Task: have a method in one context invoke a method in another context.

A cross-context call (xcall) is one-way and asynchronous: you queue a call to a target context’s method, and the node delivers it. The model — and why origin is trustworthy — is in the cross-context reference. This guide is the three moving parts from apps/xcall-example.

env::xcall(context_id, function, params) queues a call. Encode arguments as the JSON the target method expects:

use calimero_sdk::{app, ContextId};
fn xcall_to(&mut self, target_context: ContextId, method: &str) -> app::Result<()> {
let current_context = ContextId::from(calimero_sdk::env::context_id());
#[derive(calimero_sdk::serde::Serialize)]
#[serde(crate = "calimero_sdk::serde")]
struct Params {
from_context: ContextId,
}
let params = calimero_sdk::serde_json::to_vec(&Params {
from_context: current_context,
})?;
calimero_sdk::env::xcall(target_context.as_ref(), method, &params);
Ok(())
}

A method is only reachable by xcall if you mark it #[app::xcall]. The node refuses to dispatch a cross-context call to any method without this attribute — so undecorated methods stay private to direct callers.
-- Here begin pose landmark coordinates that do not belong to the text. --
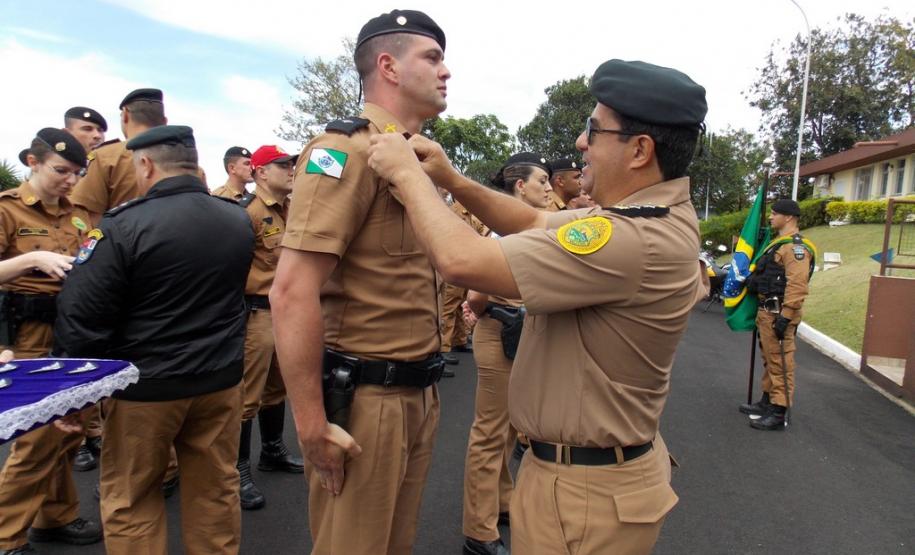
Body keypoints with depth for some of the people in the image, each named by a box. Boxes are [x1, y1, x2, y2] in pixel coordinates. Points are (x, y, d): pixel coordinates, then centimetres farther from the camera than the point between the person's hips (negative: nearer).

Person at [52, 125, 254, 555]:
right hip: (221, 379, 5)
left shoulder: (124, 225, -17)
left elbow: (81, 317, -14)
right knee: (215, 491, 16)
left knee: (130, 499, 15)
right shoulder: (239, 220, -1)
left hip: (146, 385, -4)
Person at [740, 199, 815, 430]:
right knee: (769, 359, 19)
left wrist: (785, 316, -26)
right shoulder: (778, 243, 19)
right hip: (767, 310, 11)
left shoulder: (795, 246, -15)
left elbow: (797, 286, -23)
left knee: (780, 362, -6)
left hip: (778, 313, -11)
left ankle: (779, 414, -1)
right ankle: (767, 402, 30)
env::xcall_origin() returns the calling context id — set by the node, so it cannot be forged. It is None for a direct (non-xcall) call. Use it to reject direct calls and to confirm the caller is who the payload claims:

#[app::xcall]
pub fn pong(&mut self, from_context: ContextId) -> app::Result<()> {
let origin = calimero_sdk::env::xcall_origin().map(ContextId::from);
let Some(origin) = origin else {
app::bail!("pong is xcall-only: no cross-context origin (direct call rejected)");
};
if origin != from_context {
app::bail!(
"xcall provenance mismatch: node-set origin {} != claimed from_context {}",
origin,
from_context
);
}
self.counter.increment()?;
Ok(())
}

Putting the three parts together — dispatch queues the call, the node delivers it, and the gated entry point verifies the node-set origin before doing any work. The call is one-way: nothing returns to the caller.

Terminal window
# from the source context, ping the target's `pong` entry point
meroctl --node node1 call ping \
--context <source-context-id> --args '{"target_context": "<target-context-id>"}'

The two contexts must run the same application and share a namespace.